Effective practice testing is not just about answering more questions; it is about engaging the cognitive processes that drive learning. Three ideas are central here. First, metacognition: accurate monitoring and control of learning (calibration) helps you choose the right strategies and difficulty. Second, desirable difficulties: tasks that are effortful—retrieval, generation, discrimination—strengthen long-term retention when paired with feedback. Third, self-explanation: articulating why an answer is right or wrong deepens understanding and transfer. Use AI to amplify these processes, not to bypass them. Treat every AI-generated item as an opportunity to retrieve, explain, and calibrate.

The questions AI generates can be useful, but they can also introduce illusions of fluency and miscalibration.

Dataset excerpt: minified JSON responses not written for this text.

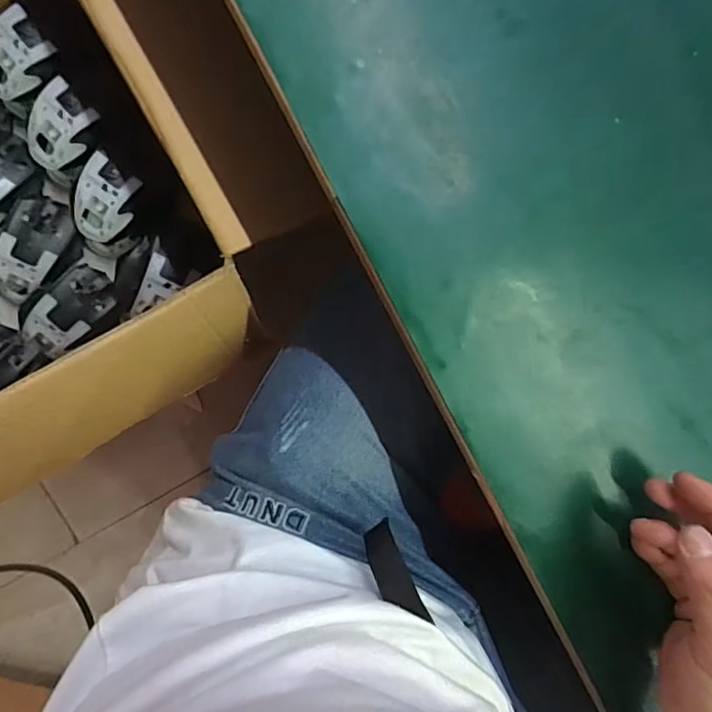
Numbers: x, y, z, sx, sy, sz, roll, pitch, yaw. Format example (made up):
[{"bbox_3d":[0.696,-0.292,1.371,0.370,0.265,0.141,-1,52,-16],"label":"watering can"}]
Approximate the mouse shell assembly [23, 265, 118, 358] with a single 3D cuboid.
[{"bbox_3d":[-0.302,-0.047,0.576,0.055,0.043,0.099,44,86,-8],"label":"mouse shell assembly"}]

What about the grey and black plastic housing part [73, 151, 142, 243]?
[{"bbox_3d":[-0.256,-0.156,0.554,0.056,0.034,0.076,31,88,-9],"label":"grey and black plastic housing part"}]

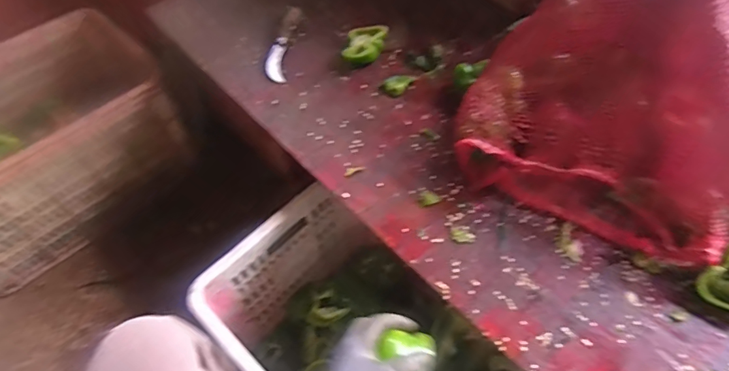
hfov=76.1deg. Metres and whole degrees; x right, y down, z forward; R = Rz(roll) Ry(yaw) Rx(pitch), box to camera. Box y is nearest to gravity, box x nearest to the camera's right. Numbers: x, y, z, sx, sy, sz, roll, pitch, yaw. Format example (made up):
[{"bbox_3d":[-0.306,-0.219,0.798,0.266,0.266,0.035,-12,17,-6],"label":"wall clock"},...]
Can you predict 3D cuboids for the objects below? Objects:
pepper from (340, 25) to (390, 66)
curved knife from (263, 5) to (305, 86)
[{"bbox_3d":[0.001,-0.242,0.798,0.065,0.030,0.072,10,55,10],"label":"pepper"},{"bbox_3d":[-0.140,-0.254,0.816,0.042,0.012,0.205,3,55,5],"label":"curved knife"}]

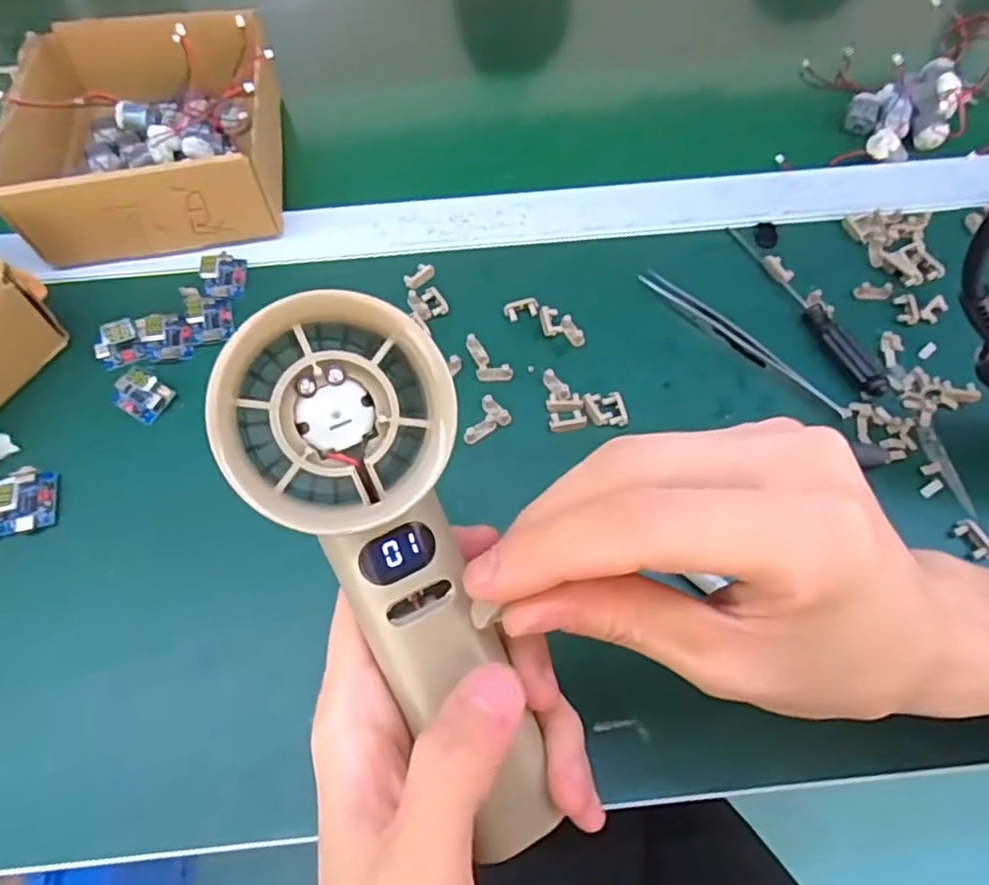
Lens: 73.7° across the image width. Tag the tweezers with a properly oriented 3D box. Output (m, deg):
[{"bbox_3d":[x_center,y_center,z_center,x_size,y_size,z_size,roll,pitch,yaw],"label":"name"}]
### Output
[{"bbox_3d":[0.133,-0.056,0.358,0.013,0.009,0.132,-41,70,-19],"label":"tweezers"}]

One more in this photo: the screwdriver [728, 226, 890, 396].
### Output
[{"bbox_3d":[0.173,-0.079,0.369,0.018,0.010,0.130,-24,65,-12],"label":"screwdriver"}]

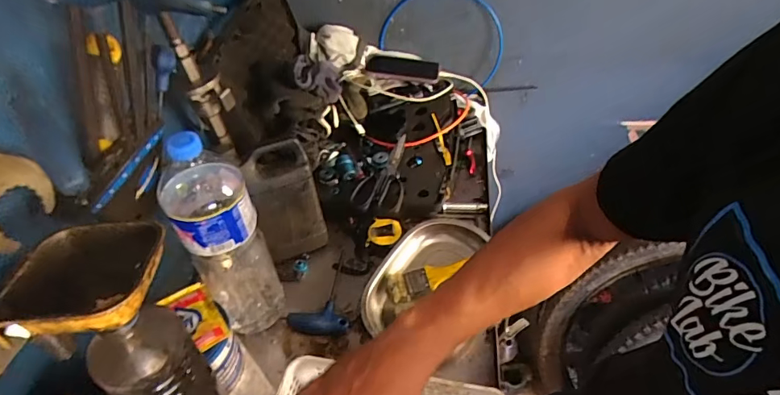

3.6.1 Multiple-choice / TOF / SAQ questions

  • Sometimes the answers are simply wrong. If you challenge the AI, it will usually correct itself—but it will also agree with you if you claim an answer is wrong when it is not. The risk is that you accidentally encode misinformation. Remember: AI does not “know” anything; it is a sophisticated pattern-matcher, not a reliable authority.
  • It may generate questions about functions or concepts not covered in your course, which can cause confusion and unnecessary anxiety.
  • Occasionally it poses a question with multiple correct answers without making this clear, which is frustrating.
  • It may overemphasise particular topics or functions unless you explicitly direct it to vary the focus.

3.6.2 Coding problems

  • The examples are not always reproducible. For instance, it might assume the existence of a dataset with variables called “number” and “price” but provide no such dataset, making it impossible to run the code. You can still attempt the problem, but this adds extra difficulty—especially for beginners.
  • It sometimes uses functions or approaches you have not been taught, such as defaulting to Base R instead of tidyverse.

3.6.3 Error mode

  • In the first iteration of this book, AI could not create error mode problems - the code either ran fine or the errors were so stupid and obvious it was of no educational benefit. Models have improved, and they can now generate plausible errors, which is an interesting sign of progress.
  • Even so, AI often hints heavily at the error or simply tells you the answer, which reduces the learning benefit.
  • Whilst it can now generate plausible errors, it doesn’t have the benefit of years of teaching experience. When we design error mode questions, they’re based on our knowledge of what students frequently get wrong so AI error mode isn’t always as targeted and therefore as useful as questions written by an expert educator. Maybe our jobs are safe for a little while longer.
TipKey Takeaways
  1. Regular retrieval strengthens memory more than re-reading or highlighting.

  2. Choose the right format for questions: MCQs/TOF are good for recognition and breadth but weaker for recall. SAQs/FITB ae better for active recall and vocabulary but risk of rote learning. Coding problems/Error mode are closest to authentic tasks, but require more effort and background knowledge.

  3. Paste ILOs, function lists, or glossaries into Copilot to ensure it’s specific to what you are studying. Avoid imaginary datasets—stick to built-in ones like mtcars, penguins, or iris.

  4. AI outputs can be wrong, misleading, or oddly focused. Correcting them is part of the learning process and strengthens metacognition.

  5. AI is a tool, not a teacher. It lacks expert judgement about what learners typically get wrong. Use it to supplement, not replace, structured practice and seeking help from your lectuers and tutors.